Las recientes maniobras desde EEUU han traído consigo que los canales de comunicación entre los militantes talibanes paquistaníes y el Ejército se hayan roto y que la situación se esté acercando peligrosamente a un punto sin retorno.

En Pakistán estamos asistiendo a una lucha sin cuartel. Por un lado, están las Fuerzas Armadas y sus apoyos políticos y económicos tanto locales como extranjeros y, por otro lado en- contramos a los militantes islamistas, partidos minoritarios, parte de la sociedad civil, e incluso a al-Qaeda. Y en el fondo una pelea de todos contra todos.
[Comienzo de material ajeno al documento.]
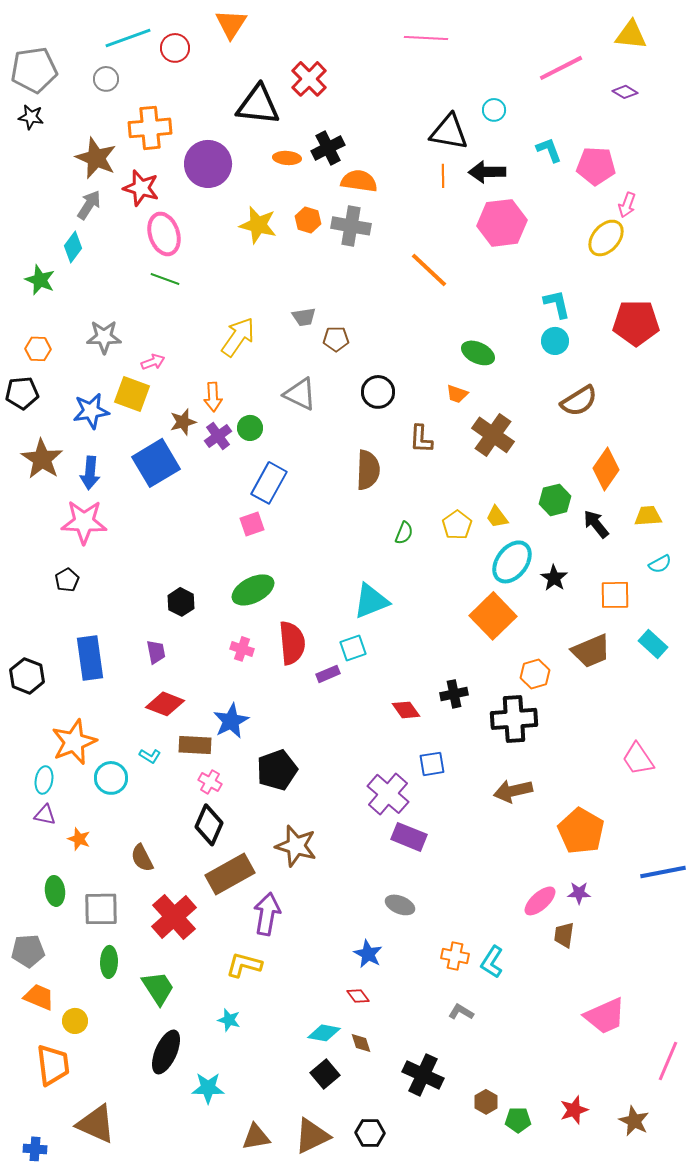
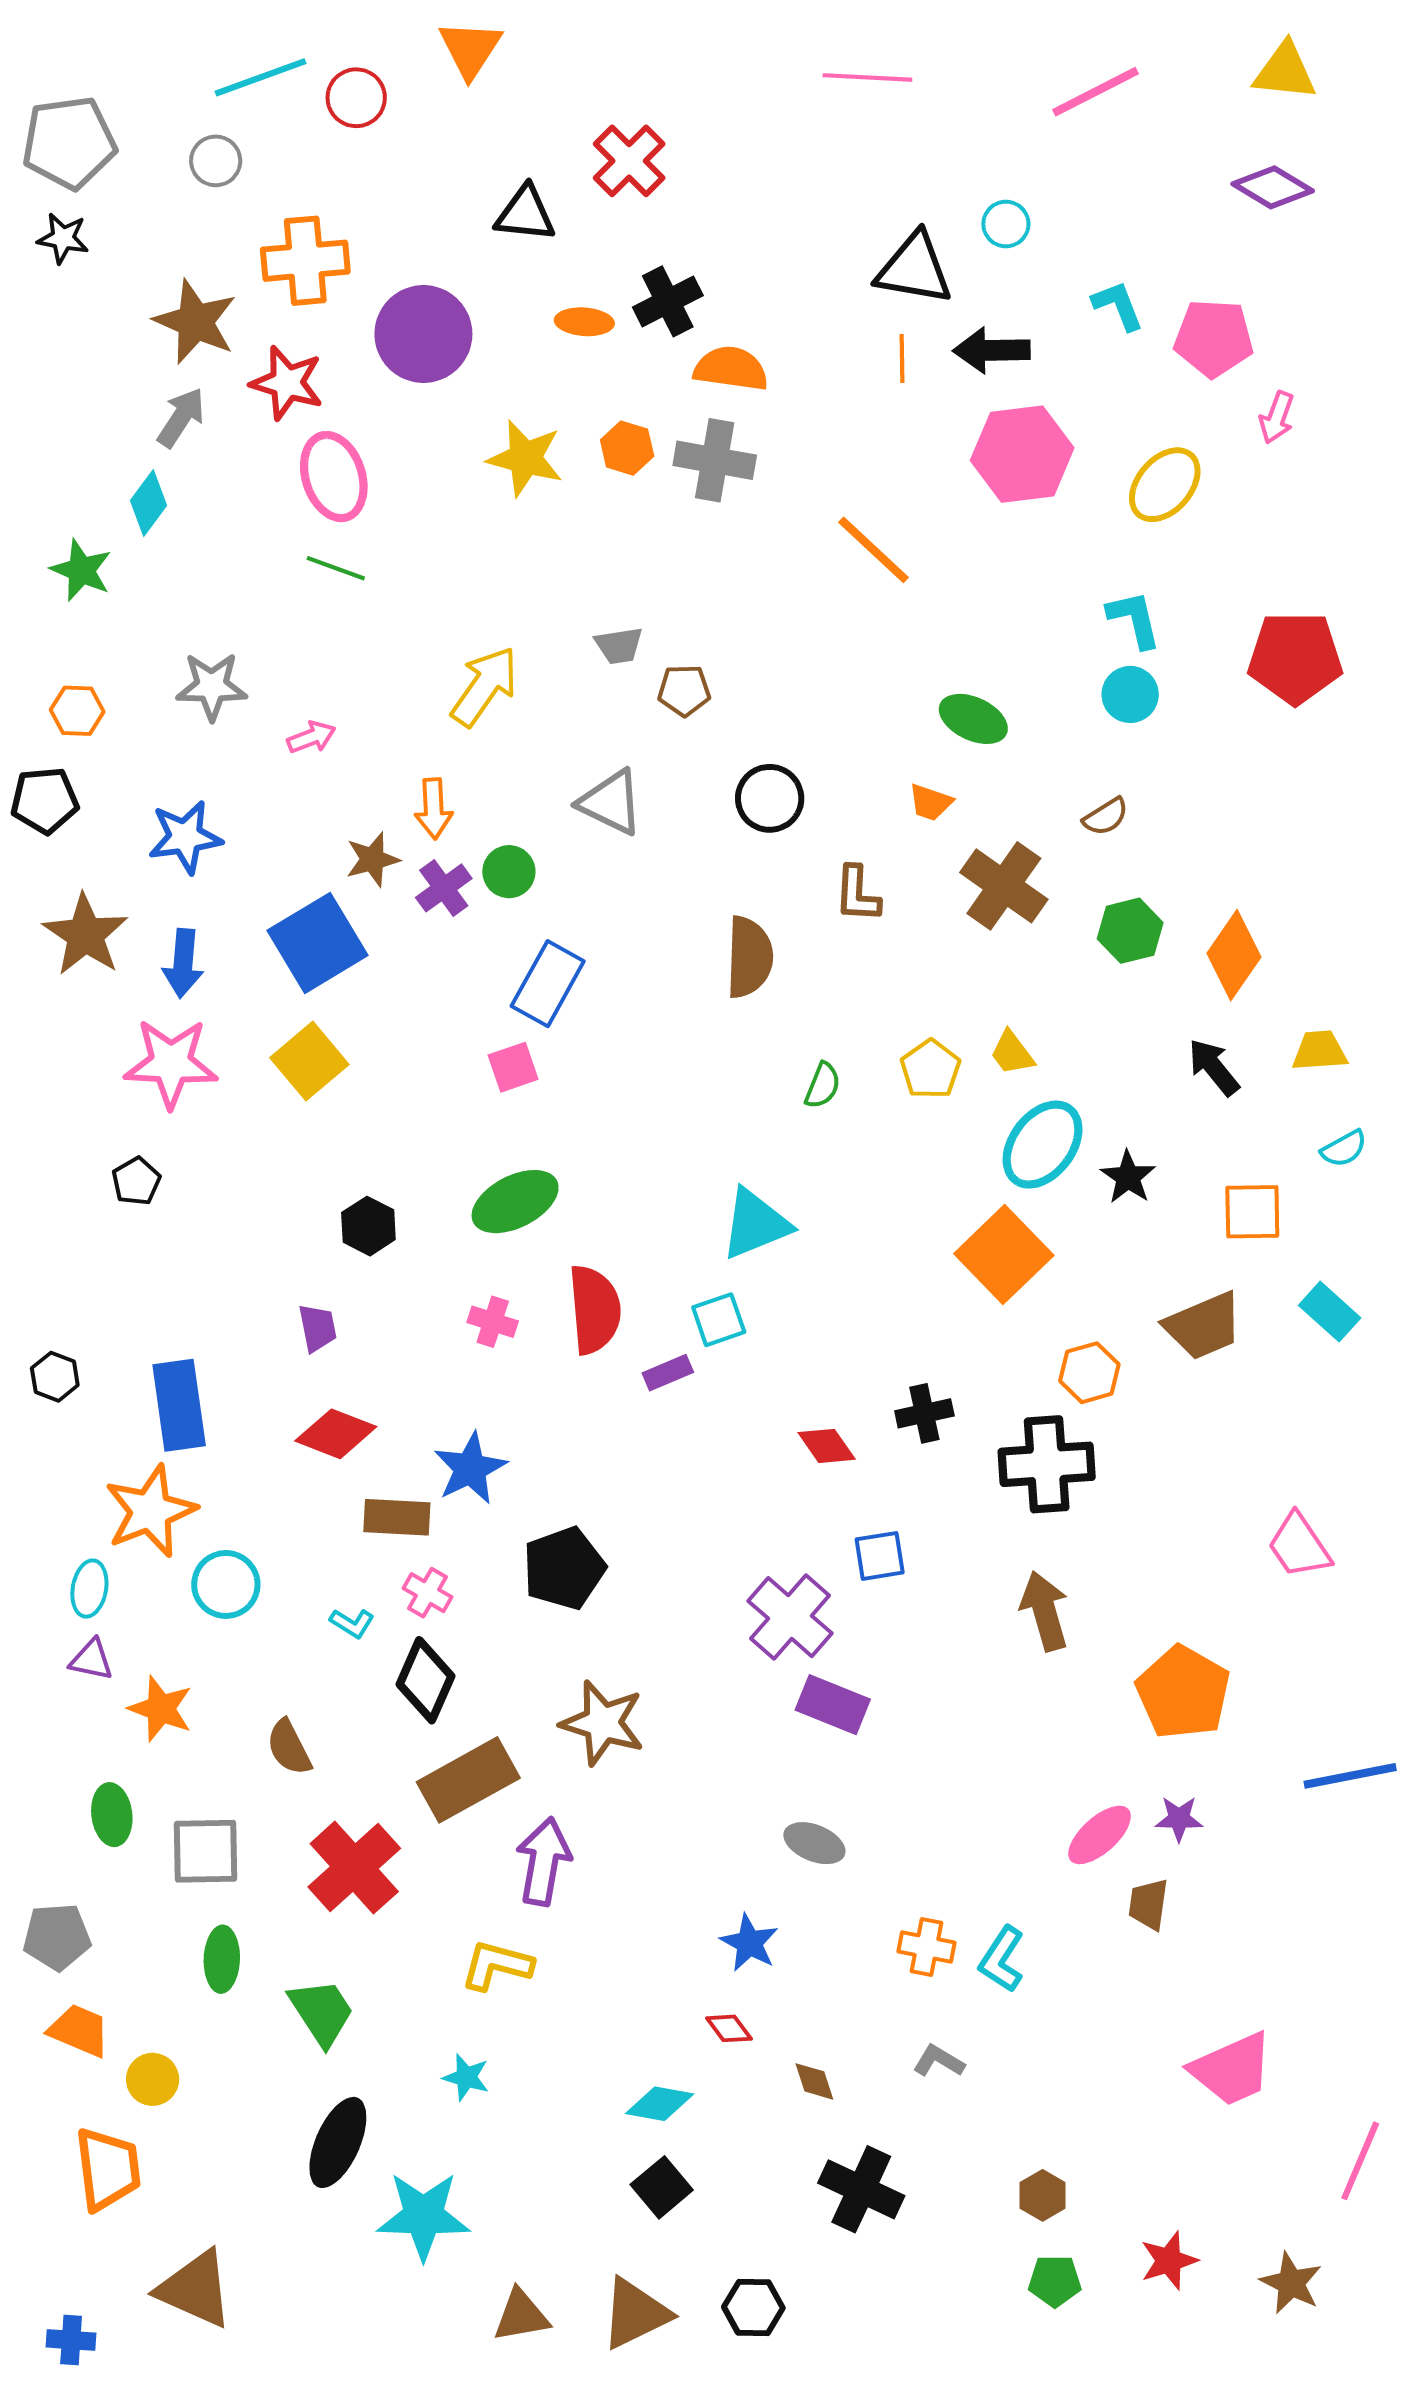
pink line: (561, 68) -> (1095, 92), moved
purple diamond: (625, 92) -> (1273, 187), size x1.5
black triangle: (258, 105) -> (525, 214), size x0.7
yellow ellipse: (606, 238) -> (1165, 485), moved
yellow square: (132, 394) -> (309, 1061), moved, turned 30
brown semicircle: (579, 401) -> (1106, 817), moved, size x0.6
green hexagon: (555, 500) -> (1130, 931), moved
blue rectangle: (90, 658) -> (179, 1405), moved
black hexagon: (27, 676) -> (55, 1377), size x0.7
cyan L-shape: (150, 756) -> (352, 1623), moved
brown arrow: (513, 791) -> (1045, 1611), turned 87
orange star: (79, 839) -> (161, 1709), size x1.4
brown diamond: (361, 1043) -> (814, 2081), moved
cyan star: (208, 1088) -> (423, 2216), size x1.4
brown hexagon: (486, 1102) -> (1043, 2195), moved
Y sin olvidar a EEUU, uno de cuyos políticos ha señalado que «la seguridad del arsenal nuclear paquistaní es el principal interés estratégico de Washington». Y para ello no duda en apoyar a los militares locales para que mantengan «controlado el centro del país» (Islamabad y Punjab).

La sociedad paquistaní afronta divisiones étnicas, políticas, sectarias y culturales, y ahora a éstas hay que añadir un movimiento islamista radicalizado en auge. Probablemente todavía no hemos asistido a la conclusión de esta lucha por Pakistán, pero podemos adelantar que probablemente no asistamos a un final feliz.